Institute of Infection, Immunity and Inflammation, Level 3, Glasgow Biomedical Research Centre, 120, University Place, Glasgow, G12 8TA, UK.
J Hematol Oncol. 2012 Aug 1;5:45. doi: 10.1186/1756-8722-5-45.
Although GATA1 is one of the most extensively studied haematopoietic transcription factors little is currently known about the physiological functions of its naturally occurring isoforms GATA1s and GATA1FL in humans-particularly whether the isoforms have distinct roles in different lineages and whether they have non-redundant roles in haematopoietic differentiation.
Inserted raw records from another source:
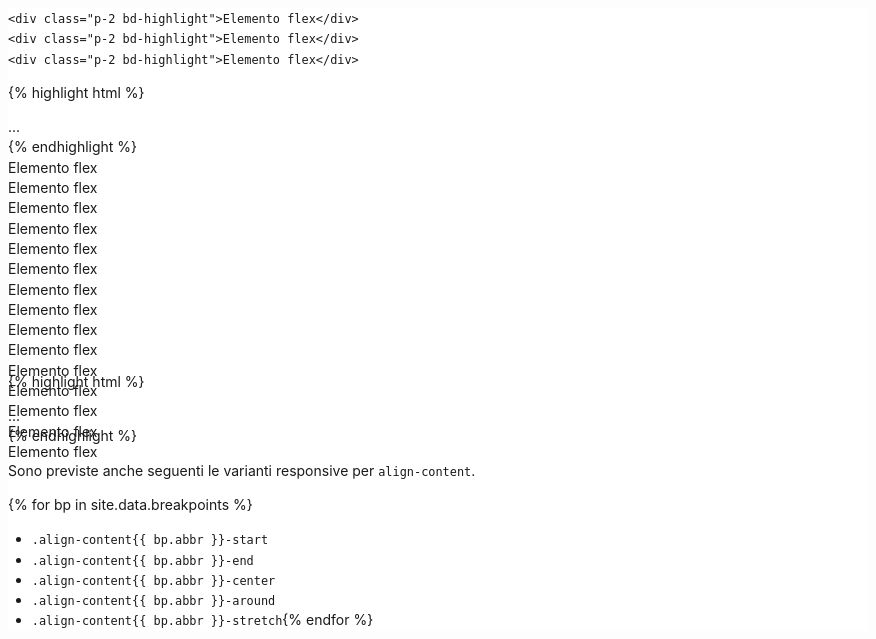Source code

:     <div class="p-2 bd-highlight">Elemento flex</div>
    <div class="p-2 bd-highlight">Elemento flex</div>
    <div class="p-2 bd-highlight">Elemento flex</div>
  </div>
</div>

{% highlight html %}
<div class="d-flex align-content-around flex-wrap">...</div>
{% endhighlight %}

<div class="bd-example">
  <div class="d-flex align-content-stretch flex-wrap bd-highlight mb-3" style="height: 200px">
    <div class="p-2 bd-highlight">Elemento flex</div>
    <div class="p-2 bd-highlight">Elemento flex</div>
    <div class="p-2 bd-highlight">Elemento flex</div>
    <div class="p-2 bd-highlight">Elemento flex</div>
    <div class="p-2 bd-highlight">Elemento flex</div>
    <div class="p-2 bd-highlight">Elemento flex</div>
    <div class="p-2 bd-highlight">Elemento flex</div>
    <div class="p-2 bd-highlight">Elemento flex</div>
    <div class="p-2 bd-highlight">Elemento flex</div>
    <div class="p-2 bd-highlight">Elemento flex</div>
    <div class="p-2 bd-highlight">Elemento flex</div>
    <div class="p-2 bd-highlight">Elemento flex</div>
    <div class="p-2 bd-highlight">Elemento flex</div>
    <div class="p-2 bd-highlight">Elemento flex</div>
    <div class="p-2 bd-highlight">Elemento flex</div>
  </div>
</div>

{% highlight html %}
<div class="d-flex align-content-stretch flex-wrap">...</div>
{% endhighlight %}

Sono previste anche seguenti le varianti responsive per `align-content`.

{% for bp in site.data.breakpoints %}
- `.align-content{{ bp.abbr }}-start`
- `.align-content{{ bp.abbr }}-end`
- `.align-content{{ bp.abbr }}-center`
- `.align-content{{ bp.abbr }}-around`
- `.align-content{{ bp.abbr }}-stretch`{% endfor %}
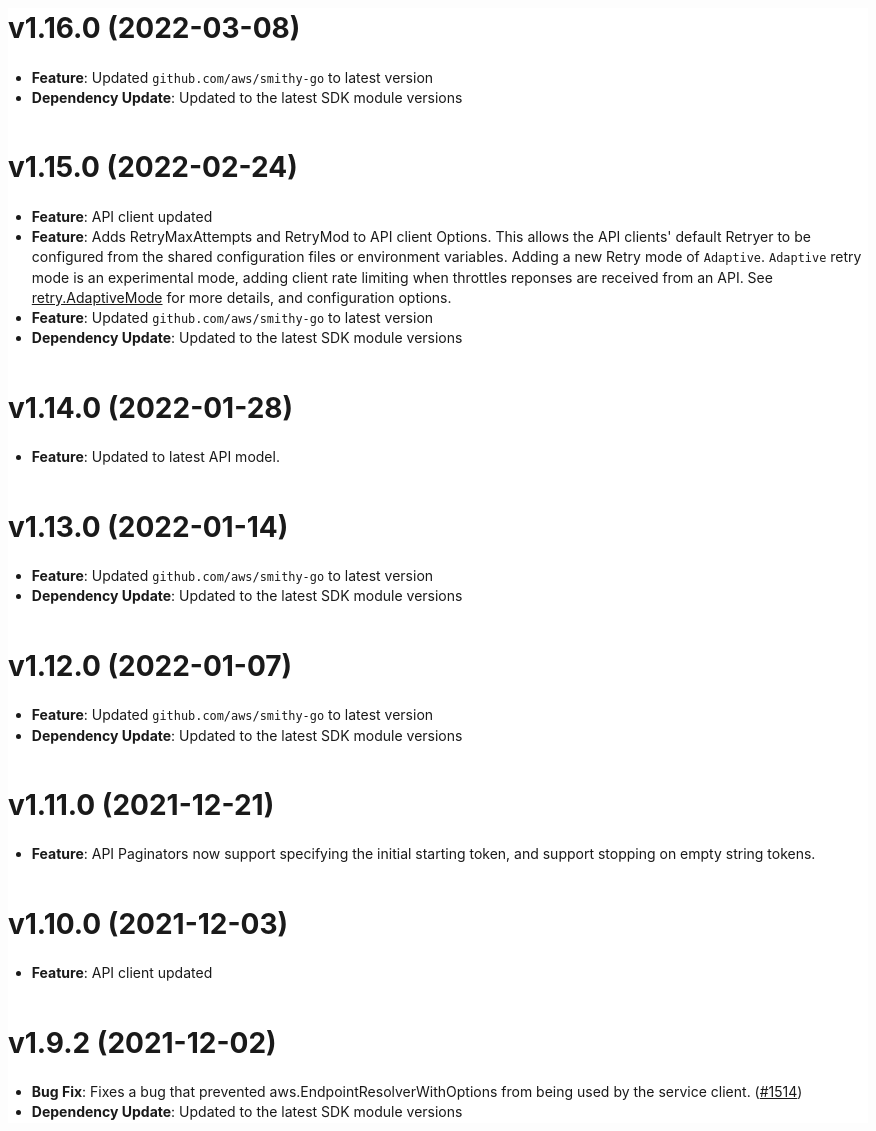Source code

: # v1.16.0 (2022-03-08)

* **Feature**: Updated `github.com/aws/smithy-go` to latest version
* **Dependency Update**: Updated to the latest SDK module versions

# v1.15.0 (2022-02-24)

* **Feature**: API client updated
* **Feature**: Adds RetryMaxAttempts and RetryMod to API client Options. This allows the API clients' default Retryer to be configured from the shared configuration files or environment variables. Adding a new Retry mode of `Adaptive`. `Adaptive` retry mode is an experimental mode, adding client rate limiting when throttles reponses are received from an API. See [retry.AdaptiveMode](https://pkg.go.dev/github.com/aws/aws-sdk-go-v2/aws/retry#AdaptiveMode) for more details, and configuration options.
* **Feature**: Updated `github.com/aws/smithy-go` to latest version
* **Dependency Update**: Updated to the latest SDK module versions

# v1.14.0 (2022-01-28)

* **Feature**: Updated to latest API model.

# v1.13.0 (2022-01-14)

* **Feature**: Updated `github.com/aws/smithy-go` to latest version
* **Dependency Update**: Updated to the latest SDK module versions

# v1.12.0 (2022-01-07)

* **Feature**: Updated `github.com/aws/smithy-go` to latest version
* **Dependency Update**: Updated to the latest SDK module versions

# v1.11.0 (2021-12-21)

* **Feature**: API Paginators now support specifying the initial starting token, and support stopping on empty string tokens.

# v1.10.0 (2021-12-03)

* **Feature**: API client updated

# v1.9.2 (2021-12-02)

* **Bug Fix**: Fixes a bug that prevented aws.EndpointResolverWithOptions from being used by the service client. ([#1514](https://github.com/aws/aws-sdk-go-v2/pull/1514))
* **Dependency Update**: Updated to the latest SDK module versions
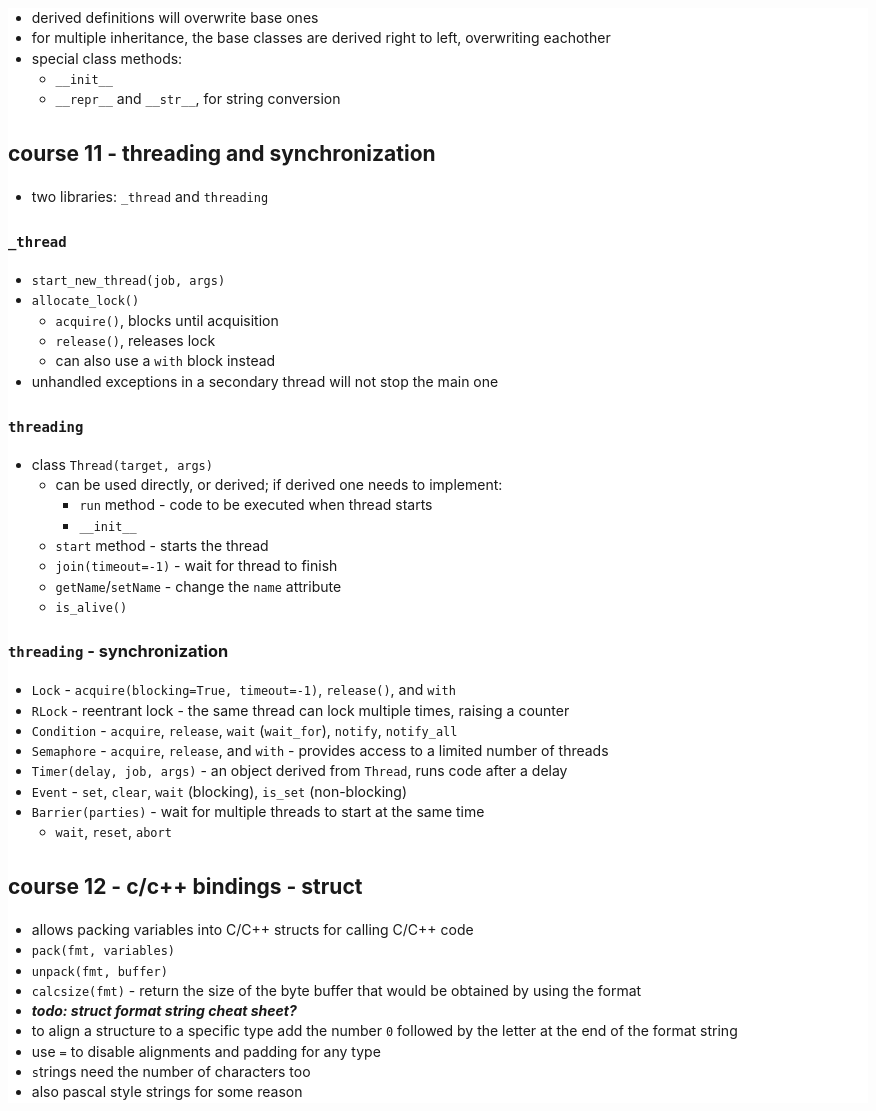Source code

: - derived definitions will overwrite base ones
- for multiple inheritance, the base classes are derived right to left, overwriting eachother
- special class methods:
  - `__init__`
  - `__repr__` and `__str__`, for string conversion

## course 11 - threading and synchronization

- two libraries: `_thread` and `threading`

### `_thread`

- `start_new_thread(job, args)`
- `allocate_lock()`
  - `acquire()`, blocks until acquisition
  - `release()`, releases lock
  - can also use a `with` block instead
- unhandled exceptions in a secondary thread will not stop the main one

### `threading`

- class `Thread(target, args)`
  - can be used directly, or derived; if derived one needs to implement:
    - `run` method - code to be executed when thread starts
    - `__init__`
  - `start` method - starts the thread
  - `join(timeout=-1)` - wait for thread to finish
  - `getName`/`setName` - change the `name` attribute
  - `is_alive()`

### `threading` - synchronization

- `Lock` - `acquire(blocking=True, timeout=-1)`, `release()`, and `with`
- `RLock` - reentrant lock - the same thread can lock multiple times, raising a counter
- `Condition` - `acquire`, `release`, `wait` (`wait_for`), `notify`, `notify_all`
- `Semaphore` - `acquire`, `release`, and `with` - provides access to a limited number of threads
- `Timer(delay, job, args)` - an object derived from `Thread`, runs code after a delay
- `Event` - `set`, `clear`, `wait` (blocking), `is_set` (non-blocking)
- `Barrier(parties)` - wait for multiple threads to start at the same time
  - `wait`, `reset`, `abort`
  
## course 12 - c/c++ bindings - struct


- allows packing variables into C/C++ structs for calling C/C++ code
- `pack(fmt, variables)`
- `unpack(fmt, buffer)`
- `calcsize(fmt)` - return the size of the byte buffer that would be obtained by using the format
- ***todo: struct format string cheat sheet?***
- to align a structure to a specific type add the number `0` followed by the letter at the end of the format string
- use `=` to disable alignments and padding for any type
- `s`trings need the number of characters too
- also pascal style strings for some reason
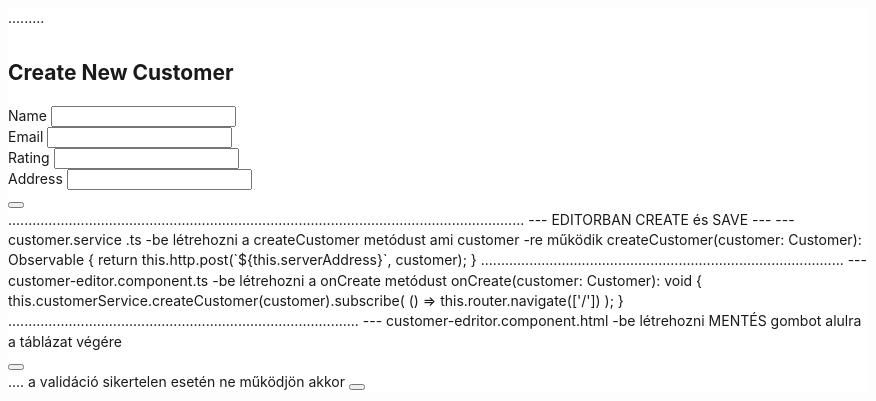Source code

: .........
<div class="container">
  <div class="row">
    <div class="col-6 offset-3">
      <h2>Create New Customer</h2>
      <form #customerForm="ngForm">
         <div class="form-group">
            <label for="">Name</label>
            <input type="text"
               class="form-control"
               name="name">
             </div>
          <div class="form-group">
            <label for="">Email</label>
            <input type="text"
               class="form-control" 
               name="email">
             </div>
          <div class="form-group">
            <label for="">Rating</label>
            <input type="text"
               class="form-control" 
               name="rating">
          </div>
          <div class="form-group">
            <label for="">Address</label>
            <input type="text"
               class="form-control" 
               name="address">
             </div>
          <div class="form-group">
            <!-- save button create -->
            <button  type="submit" class="btn btn-primary btn-block mt-1">
              <i class="fa fa-save"></i>
            </button>
          </div>
      </form>
    </div>
  </div>
</div>
................................................................................................................................
--- EDITORBAN CREATE és SAVE ---
---  customer.service .ts -be létrehozni a createCustomer metódust  ami customer -re működik
createCustomer(customer: Customer): Observable<Customer> {
    return this.http.post<Customer>(`${this.serverAddress}`, customer);
  }
..........................................................................................
---  customer-editor.component.ts -be  létrehozni a onCreate metódust
  onCreate(customer: Customer): void {
    this.customerService.createCustomer(customer).subscribe(
      () => this.router.navigate(['/'])
    );
  }
.......................................................................................
---  customer-edritor.component.html -be létrehozni MENTÉS gombot alulra a táblázat végére
<div class="form-group">
            <!-- save button create -->
            <button [disabled]="customerForm.invalid"   type="submit" class="btn btn-primary btn-block mt-1">
              <i class="fa fa-save"></i>
            </button>
          </div>
.... a validáció sikertelen esetén ne működjön akkor
<button [disabled]="customerForm.invalid"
As well as being of general interest to understanding of haematopoiesis, GATA1 isoform biology is important for children with Down syndrome associated acute megakaryoblastic leukaemia (DS-AMKL) where GATA1FL mutations are an essential driver for disease pathogenesis.
Human primary cells and cell lines were analyzed using GATA1 isoform specific PCR. K562 cells expressing GATA1s or GATA1FL transgenes were used to model the effects of the two isoforms on in vitro haematopoietic differentiation.
We found no evidence for lineage specific use of GATA1 isoforms; however GATA1s transcripts, but not GATA1FL transcripts, are down-regulated during in vitro induction of terminal megakaryocytic and erythroid differentiation in the cell line K562. In addition, transgenic K562-GATA1s and K562-GATA1FL cells have distinct gene expression profiles both in steady state and during terminal erythroid differentiation, with GATA1s expression characterised by lack of repression of MYB, CCND2 and SKI.
These findings support the theory that the GATA1s isoform plays a role in the maintenance of proliferative multipotent megakaryocyte-erythroid precursor cells and must be down-regulated prior to terminal differentiation. In addition our data suggest that SKI may be a potential therapeutic target for the treatment of children with DS-AMKL.
尽管 GATA1 是研究最为广泛的造血转录因子之一,但目前人们对其天然存在的同工型 GATA1s 和 GATA1FL 在人类中的生理功能知之甚少——特别是同工型是否在不同谱系中具有不同的作用,以及它们在造血分化中是否具有非冗余的作用。除了对理解造血具有普遍意义外,GATA1 同工型生物学对于患有唐氏综合征相关急性巨核细胞白血病(DS-AMKL)的儿童也很重要,因为 GATA1FL 突变是疾病发病机制的一个重要驱动因素。
使用 GATA1 同工型特异性 PCR 分析人原代细胞和细胞系。使用表达 GATA1s 或 GATA1FL 转基因的 K562 细胞来模拟两种同工型对体外造血分化的影响。
我们没有发现 GATA1 同工型具有谱系特异性使用的证据;然而,在细胞系 K562 中体外诱导终末巨核细胞和红细胞分化时,GATA1s 转录本而不是 GATA1FL 转录本下调。此外,转基因 K562-GATA1s 和 K562-GATA1FL 细胞在稳态和终末红细胞分化过程中具有不同的基因表达谱,GATA1s 表达的特征是缺乏对 MYB、CCND2 和 SKI 的抑制。
这些发现支持 GATA1s 同工型在维持增殖性多能巨核细胞-红细胞前体细胞中的作用的理论,并且在终末分化之前必须下调。此外,我们的数据表明 SKI 可能是治疗患有 DS-AMKL 的儿童的潜在治疗靶点。